(Collected data entries)
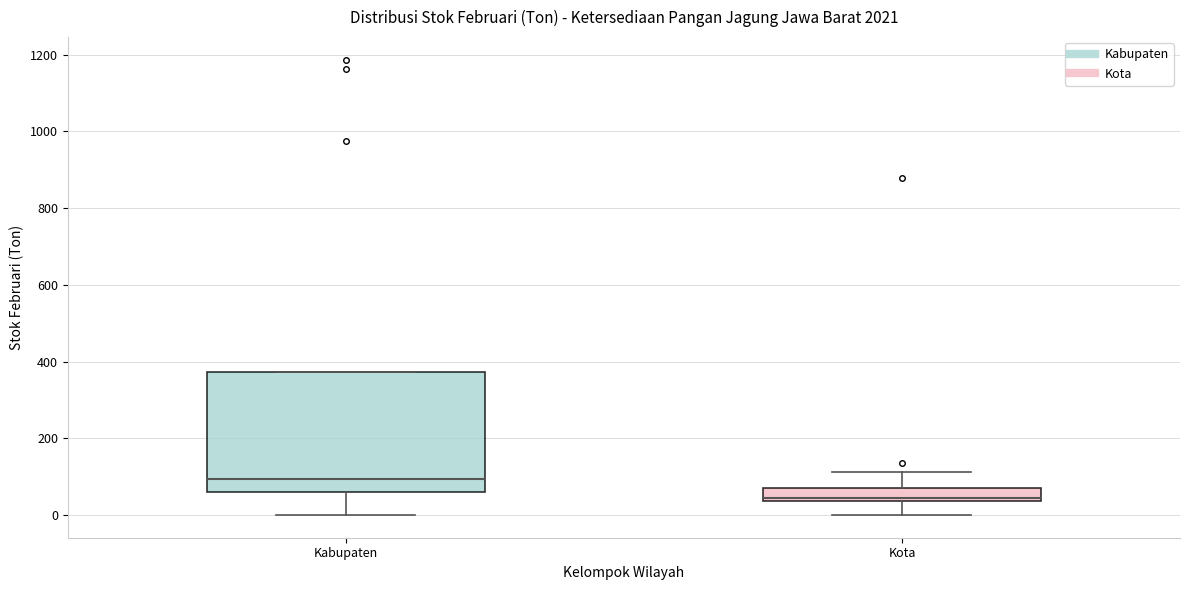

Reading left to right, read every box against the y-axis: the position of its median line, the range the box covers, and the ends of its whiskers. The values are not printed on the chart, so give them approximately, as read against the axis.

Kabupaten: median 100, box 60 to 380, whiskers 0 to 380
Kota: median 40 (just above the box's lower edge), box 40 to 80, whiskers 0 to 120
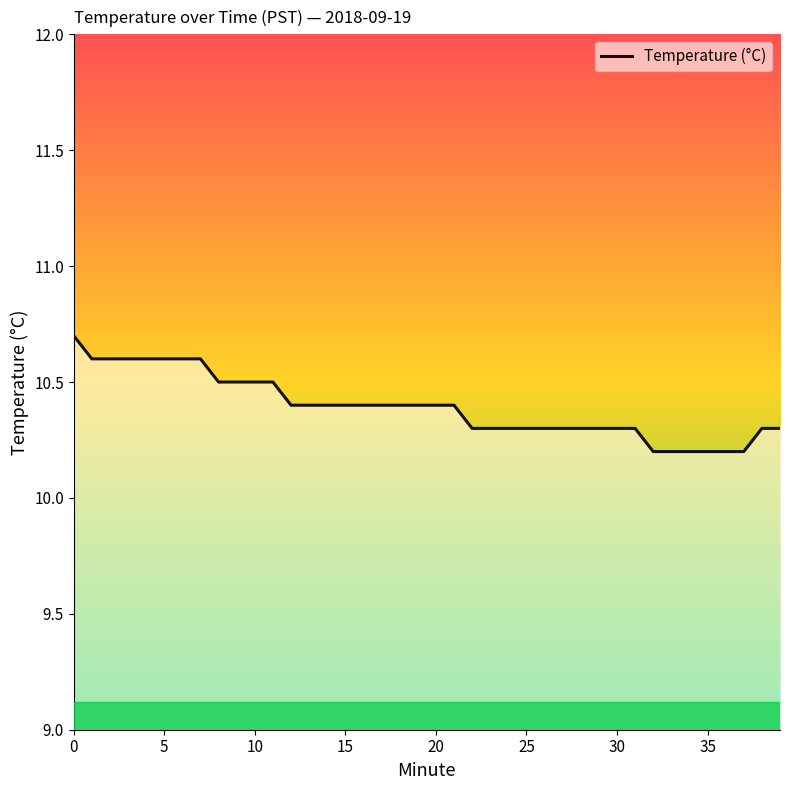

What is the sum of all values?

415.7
==
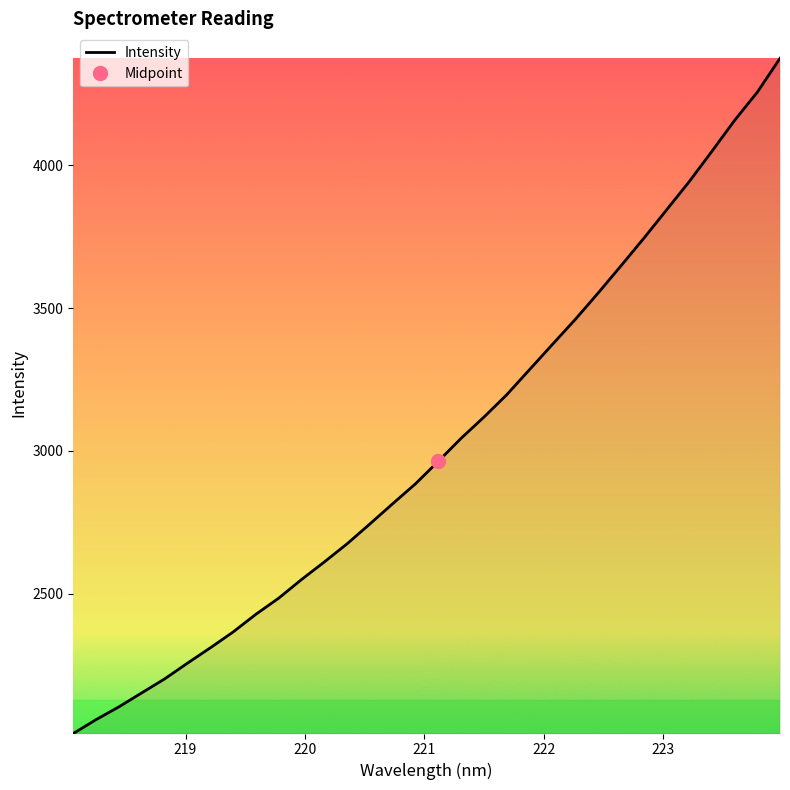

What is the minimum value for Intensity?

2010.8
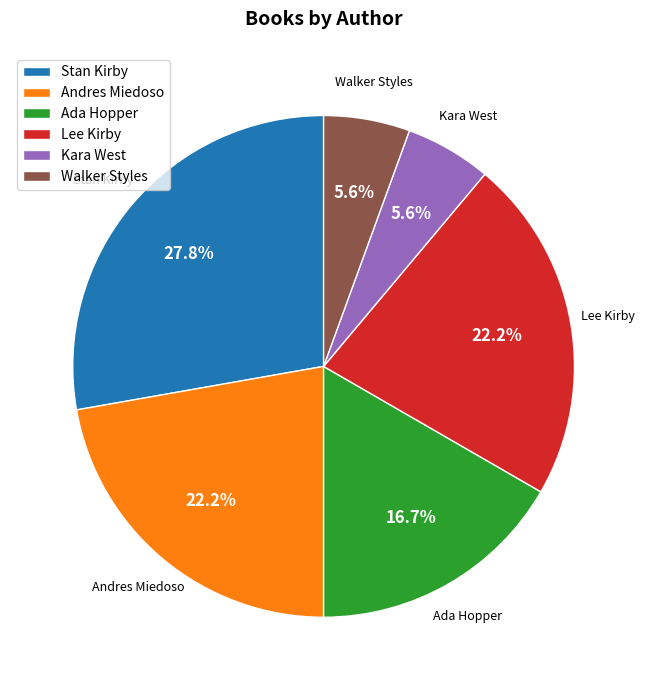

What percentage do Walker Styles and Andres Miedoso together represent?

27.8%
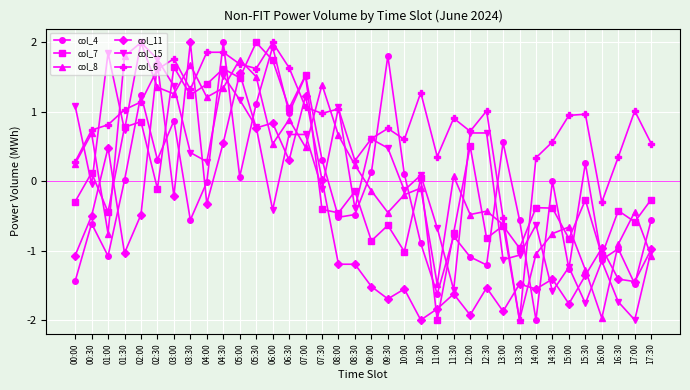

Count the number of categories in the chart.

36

(JOB ITEM):
Copy word for word the lines of the rows above, starting at the line containing "Reading left to" and ending at the line containing "What is the sum of all values?". Omit the pictures from your copy.

(EXERCISE RESULT):
Reading left to right, read every box against the y-axis: the position of its median line, the range the box covers, and the ends of its whiskers. The values are not printed on the chart, so give them approximately, as read against the axis.

Kabupaten: median 100, box 60 to 380, whiskers 0 to 380
Kota: median 40 (just above the box's lower edge), box 40 to 80, whiskers 0 to 120

What is the sum of all values?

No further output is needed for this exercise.